54.ª A Recorrente não pretende privar o progenitor do convívio com o menor, mas tão somente, acautelar que o mesmo não continue a sofrer os maus tratos que este regime impõe.
55.ª A decisão sob recurso constitui uma verdadeira decisão salomónica, que viola o superior interesse do AA.
56.ª A sentença sob recurso violou, por erro de interpretação e ou de aplicação o Princípio 6º. da Declaração Universal dos Direitos da Criança, a Convenção sobre os Direitos da Criança, os Artigos 69º, nº. 1, 25º, 36º, nºs. 3 a 6, 67, 68 e 69 da Constituição da República Portuguesa, o artigo 1906º do Código Civil, os artigos 27º e 28º da Lei 141/2015 e artigo 988º do CPC.
3. Contra-alegou o Ministério Público sustentando a manutenção da decisão recorrida, com os fundamentos seguintes:
1.ª O novo regime provisório fixado na douta sentença recorrida não enferma de qualquer ilegalidade na medida em foi tal decisão foi produzida com base em factos novos e sustentou-se no disposto no artigo 28º, do RGPTC.

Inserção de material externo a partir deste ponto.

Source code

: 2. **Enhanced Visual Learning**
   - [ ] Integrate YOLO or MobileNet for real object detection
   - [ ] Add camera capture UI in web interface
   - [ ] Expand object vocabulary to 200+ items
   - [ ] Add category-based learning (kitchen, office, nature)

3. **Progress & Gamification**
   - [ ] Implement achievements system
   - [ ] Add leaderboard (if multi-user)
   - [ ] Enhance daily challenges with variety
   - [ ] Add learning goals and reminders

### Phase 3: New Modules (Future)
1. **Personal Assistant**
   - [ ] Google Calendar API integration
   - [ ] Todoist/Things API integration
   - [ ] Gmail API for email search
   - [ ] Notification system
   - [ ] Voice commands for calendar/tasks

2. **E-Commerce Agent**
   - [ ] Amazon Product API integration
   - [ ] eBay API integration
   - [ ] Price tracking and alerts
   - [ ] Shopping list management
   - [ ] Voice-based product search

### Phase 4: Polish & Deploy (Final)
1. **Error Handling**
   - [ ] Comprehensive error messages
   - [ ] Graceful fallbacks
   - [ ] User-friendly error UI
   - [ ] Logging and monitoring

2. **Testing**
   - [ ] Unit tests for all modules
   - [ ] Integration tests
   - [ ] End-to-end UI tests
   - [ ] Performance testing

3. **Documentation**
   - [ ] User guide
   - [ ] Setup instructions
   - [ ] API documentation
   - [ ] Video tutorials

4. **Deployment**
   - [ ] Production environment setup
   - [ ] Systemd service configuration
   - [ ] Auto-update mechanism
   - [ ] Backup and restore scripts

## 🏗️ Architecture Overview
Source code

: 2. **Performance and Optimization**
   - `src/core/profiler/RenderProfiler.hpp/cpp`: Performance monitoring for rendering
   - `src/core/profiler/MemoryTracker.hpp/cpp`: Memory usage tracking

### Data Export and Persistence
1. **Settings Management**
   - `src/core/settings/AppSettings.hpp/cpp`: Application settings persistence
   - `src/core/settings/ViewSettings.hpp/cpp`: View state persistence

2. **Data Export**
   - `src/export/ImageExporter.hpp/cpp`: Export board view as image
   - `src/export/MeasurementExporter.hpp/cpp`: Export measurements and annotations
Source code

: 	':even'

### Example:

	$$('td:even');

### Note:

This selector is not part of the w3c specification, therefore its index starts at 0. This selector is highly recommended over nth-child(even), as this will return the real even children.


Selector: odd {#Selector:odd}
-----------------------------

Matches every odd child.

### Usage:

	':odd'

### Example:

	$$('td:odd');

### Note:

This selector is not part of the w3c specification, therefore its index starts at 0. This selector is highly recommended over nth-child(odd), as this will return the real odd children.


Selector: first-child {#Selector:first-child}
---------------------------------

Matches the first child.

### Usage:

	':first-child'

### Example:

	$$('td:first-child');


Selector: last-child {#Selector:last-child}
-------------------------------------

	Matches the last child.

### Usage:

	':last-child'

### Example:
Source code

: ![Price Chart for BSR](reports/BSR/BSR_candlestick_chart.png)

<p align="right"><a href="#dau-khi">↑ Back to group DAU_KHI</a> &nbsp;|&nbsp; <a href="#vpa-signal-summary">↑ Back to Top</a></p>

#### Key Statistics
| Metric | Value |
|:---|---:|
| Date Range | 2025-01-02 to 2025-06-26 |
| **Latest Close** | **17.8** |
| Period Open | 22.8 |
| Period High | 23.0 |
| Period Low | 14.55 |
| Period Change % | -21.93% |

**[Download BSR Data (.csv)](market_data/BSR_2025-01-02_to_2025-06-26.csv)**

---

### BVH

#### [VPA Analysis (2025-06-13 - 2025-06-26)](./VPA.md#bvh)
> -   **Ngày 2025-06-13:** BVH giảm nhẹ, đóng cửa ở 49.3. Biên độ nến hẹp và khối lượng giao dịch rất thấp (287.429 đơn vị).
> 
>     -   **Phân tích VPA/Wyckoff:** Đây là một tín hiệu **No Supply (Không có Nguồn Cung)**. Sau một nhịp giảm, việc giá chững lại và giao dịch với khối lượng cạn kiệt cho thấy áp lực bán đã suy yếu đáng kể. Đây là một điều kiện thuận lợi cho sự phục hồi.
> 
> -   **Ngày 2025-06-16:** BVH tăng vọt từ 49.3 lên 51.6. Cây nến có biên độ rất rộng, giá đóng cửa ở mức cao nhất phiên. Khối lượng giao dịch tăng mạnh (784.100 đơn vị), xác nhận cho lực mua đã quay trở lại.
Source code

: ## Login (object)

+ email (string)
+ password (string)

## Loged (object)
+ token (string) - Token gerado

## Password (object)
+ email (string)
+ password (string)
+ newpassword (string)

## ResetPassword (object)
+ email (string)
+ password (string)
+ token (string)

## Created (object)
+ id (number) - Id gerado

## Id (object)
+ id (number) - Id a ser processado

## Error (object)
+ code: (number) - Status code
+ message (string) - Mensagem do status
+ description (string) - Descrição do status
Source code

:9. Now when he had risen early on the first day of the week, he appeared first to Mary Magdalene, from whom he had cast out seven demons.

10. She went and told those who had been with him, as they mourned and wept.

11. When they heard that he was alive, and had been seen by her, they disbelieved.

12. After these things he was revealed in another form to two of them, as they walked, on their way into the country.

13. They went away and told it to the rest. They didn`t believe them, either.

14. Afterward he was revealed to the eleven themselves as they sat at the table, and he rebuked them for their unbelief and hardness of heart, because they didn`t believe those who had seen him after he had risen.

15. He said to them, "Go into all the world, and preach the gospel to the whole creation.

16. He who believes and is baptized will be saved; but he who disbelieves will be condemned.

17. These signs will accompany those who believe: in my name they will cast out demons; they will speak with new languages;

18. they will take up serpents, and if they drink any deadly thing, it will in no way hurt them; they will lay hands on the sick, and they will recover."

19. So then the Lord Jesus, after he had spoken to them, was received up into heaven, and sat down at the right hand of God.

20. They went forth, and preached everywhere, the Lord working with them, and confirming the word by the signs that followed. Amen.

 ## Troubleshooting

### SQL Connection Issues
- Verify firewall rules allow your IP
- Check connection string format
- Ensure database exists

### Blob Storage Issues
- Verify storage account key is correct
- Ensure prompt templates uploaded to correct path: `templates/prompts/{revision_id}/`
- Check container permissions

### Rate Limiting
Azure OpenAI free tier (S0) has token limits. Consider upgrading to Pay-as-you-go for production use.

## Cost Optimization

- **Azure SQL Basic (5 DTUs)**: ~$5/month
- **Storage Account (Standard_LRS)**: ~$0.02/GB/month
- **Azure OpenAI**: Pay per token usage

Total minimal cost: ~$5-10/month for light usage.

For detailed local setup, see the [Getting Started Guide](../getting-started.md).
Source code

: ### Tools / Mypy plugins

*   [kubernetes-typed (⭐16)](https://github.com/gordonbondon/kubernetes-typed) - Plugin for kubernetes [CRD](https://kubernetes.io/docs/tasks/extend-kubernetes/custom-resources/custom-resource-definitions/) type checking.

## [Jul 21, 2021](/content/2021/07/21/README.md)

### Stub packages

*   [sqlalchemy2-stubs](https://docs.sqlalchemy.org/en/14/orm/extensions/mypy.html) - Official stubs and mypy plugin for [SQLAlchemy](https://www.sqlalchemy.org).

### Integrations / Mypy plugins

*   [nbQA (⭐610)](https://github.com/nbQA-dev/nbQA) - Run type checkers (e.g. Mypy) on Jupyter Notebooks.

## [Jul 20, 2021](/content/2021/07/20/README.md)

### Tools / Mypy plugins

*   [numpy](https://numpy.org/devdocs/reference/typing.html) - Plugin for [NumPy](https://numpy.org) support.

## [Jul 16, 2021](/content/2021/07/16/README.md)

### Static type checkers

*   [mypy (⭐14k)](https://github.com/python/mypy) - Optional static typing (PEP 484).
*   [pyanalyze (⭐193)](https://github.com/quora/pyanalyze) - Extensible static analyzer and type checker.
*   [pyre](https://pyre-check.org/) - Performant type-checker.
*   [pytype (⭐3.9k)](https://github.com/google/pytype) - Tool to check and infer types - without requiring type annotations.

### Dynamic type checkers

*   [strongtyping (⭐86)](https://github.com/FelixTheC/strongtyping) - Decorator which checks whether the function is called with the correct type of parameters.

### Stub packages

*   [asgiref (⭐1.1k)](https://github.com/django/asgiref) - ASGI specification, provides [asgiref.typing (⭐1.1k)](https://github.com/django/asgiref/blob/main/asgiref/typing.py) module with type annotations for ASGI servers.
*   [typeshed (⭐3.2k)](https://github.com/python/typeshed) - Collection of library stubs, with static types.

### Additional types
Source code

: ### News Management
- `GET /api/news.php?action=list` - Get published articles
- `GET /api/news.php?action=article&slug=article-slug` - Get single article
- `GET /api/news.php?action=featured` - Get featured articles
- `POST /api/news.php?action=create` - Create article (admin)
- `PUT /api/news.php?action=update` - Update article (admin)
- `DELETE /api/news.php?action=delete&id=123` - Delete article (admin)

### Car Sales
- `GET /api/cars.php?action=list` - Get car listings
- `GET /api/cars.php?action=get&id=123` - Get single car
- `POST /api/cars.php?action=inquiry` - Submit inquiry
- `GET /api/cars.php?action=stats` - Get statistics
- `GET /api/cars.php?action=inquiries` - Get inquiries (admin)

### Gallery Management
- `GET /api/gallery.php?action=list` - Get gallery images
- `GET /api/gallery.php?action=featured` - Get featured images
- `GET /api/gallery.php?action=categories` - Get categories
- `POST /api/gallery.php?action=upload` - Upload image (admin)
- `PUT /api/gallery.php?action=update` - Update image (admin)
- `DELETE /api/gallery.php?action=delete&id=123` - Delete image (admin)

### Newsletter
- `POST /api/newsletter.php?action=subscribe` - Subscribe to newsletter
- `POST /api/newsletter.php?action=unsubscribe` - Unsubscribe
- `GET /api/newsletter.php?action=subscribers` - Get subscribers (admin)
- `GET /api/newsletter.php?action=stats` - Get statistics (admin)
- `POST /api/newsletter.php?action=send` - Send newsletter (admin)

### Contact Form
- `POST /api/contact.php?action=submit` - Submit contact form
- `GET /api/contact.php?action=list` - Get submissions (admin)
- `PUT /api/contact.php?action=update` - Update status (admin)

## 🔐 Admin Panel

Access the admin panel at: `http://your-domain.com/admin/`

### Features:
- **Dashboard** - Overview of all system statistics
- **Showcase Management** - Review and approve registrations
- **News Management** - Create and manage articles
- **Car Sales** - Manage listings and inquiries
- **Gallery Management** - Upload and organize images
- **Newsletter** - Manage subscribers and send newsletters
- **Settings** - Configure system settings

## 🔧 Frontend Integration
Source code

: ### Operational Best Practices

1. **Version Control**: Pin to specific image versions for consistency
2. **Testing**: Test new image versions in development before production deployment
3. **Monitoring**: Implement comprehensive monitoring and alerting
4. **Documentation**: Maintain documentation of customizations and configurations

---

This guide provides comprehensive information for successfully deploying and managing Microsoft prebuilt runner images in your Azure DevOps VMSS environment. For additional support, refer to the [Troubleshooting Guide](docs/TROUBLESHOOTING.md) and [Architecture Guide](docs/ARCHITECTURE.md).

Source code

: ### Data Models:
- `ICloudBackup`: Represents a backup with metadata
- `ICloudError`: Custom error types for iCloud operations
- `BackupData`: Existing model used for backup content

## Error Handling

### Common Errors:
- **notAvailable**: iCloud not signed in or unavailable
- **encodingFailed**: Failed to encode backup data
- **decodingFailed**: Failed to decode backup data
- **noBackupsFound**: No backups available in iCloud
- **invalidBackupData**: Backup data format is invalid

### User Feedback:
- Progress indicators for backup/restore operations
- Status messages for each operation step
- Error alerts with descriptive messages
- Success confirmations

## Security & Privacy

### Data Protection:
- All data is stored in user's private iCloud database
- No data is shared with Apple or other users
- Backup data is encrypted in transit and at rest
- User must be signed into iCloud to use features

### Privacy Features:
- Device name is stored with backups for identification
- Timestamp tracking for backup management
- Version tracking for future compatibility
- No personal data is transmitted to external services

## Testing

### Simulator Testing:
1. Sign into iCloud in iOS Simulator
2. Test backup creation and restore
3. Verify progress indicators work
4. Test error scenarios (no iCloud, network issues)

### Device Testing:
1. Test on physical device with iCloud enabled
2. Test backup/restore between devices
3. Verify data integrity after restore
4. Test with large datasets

2.ª Esses factos estão elencados nos pontos 1, 2, 5, 6, 7, 8, 9 a 16 dos factos indiciariamente provados.
3.ª Não ficou demonstrado que a criança carecia ainda de ser amamentada e também não se demonstrou que tenha ficado em sofrimento nos momentos em que, estando com o seu pai, não era amamentada.
4.ª Aliás, demonstrou-se que a criança tinha já uma alimentação variada, apenas não comendo mariscos e morangos.
5.ª A decisão recorrida não merece censura pelo facto de ter fixado um regime de residência alternada para a criança.
6.ª Ficou demonstrado que nenhum dos progenitores coloca em causa a segurança do seu filho.
7.ª O AA está emocionalmente ligado a ambos os pais.
8.ª Ambos os pais demonstram estar emocionalmente envolvidos com a educação e bem-estar do seu filho.
9.ª Ambos promovem a relação do seu filho com terceiros, concretamente com familiares.
10.ª Ambos conseguem fazer face às necessidades práticas e diárias do seu filho tais como, higiene, alimentação, horas de descanso e cumprimento de horários.
11.ª Ambos os progenitores teriam condições para ser guardiões e únicos responsáveis pelo exercício das responsabilidades parentais do seu filho caso o outro progenitor ficasse incapaz de o fazer.
12.ª Assim, a decisão recorrida é perfeitamente legal, estando sustentada quer do ponto de vista formal, quer material.
4. O recurso foi admitido como de apelação, com subida em separado e efeito meramente devolutivo.
Colhidos os vistos legais, cumpre apreciar e decidir
II – Objecto do recurso
O objecto do recurso, salvo questões de conhecimento oficioso, é delimitado pelas conclusões dos recorrentes, como resulta dos artigos 608º, nº 2, 635º, nº 4, e 639º, nº 1, do Código de Processo Civil.
Considerando o teor das conclusões apresentadas, a questão essencial consiste em saber se o regime provisório fixado de residência alternada salvaguarda os superiores interesses da criança, sendo que da resposta a dar a esta questão resultará a confirmação da decisão ou a sua revogação e substituição da medida decretada.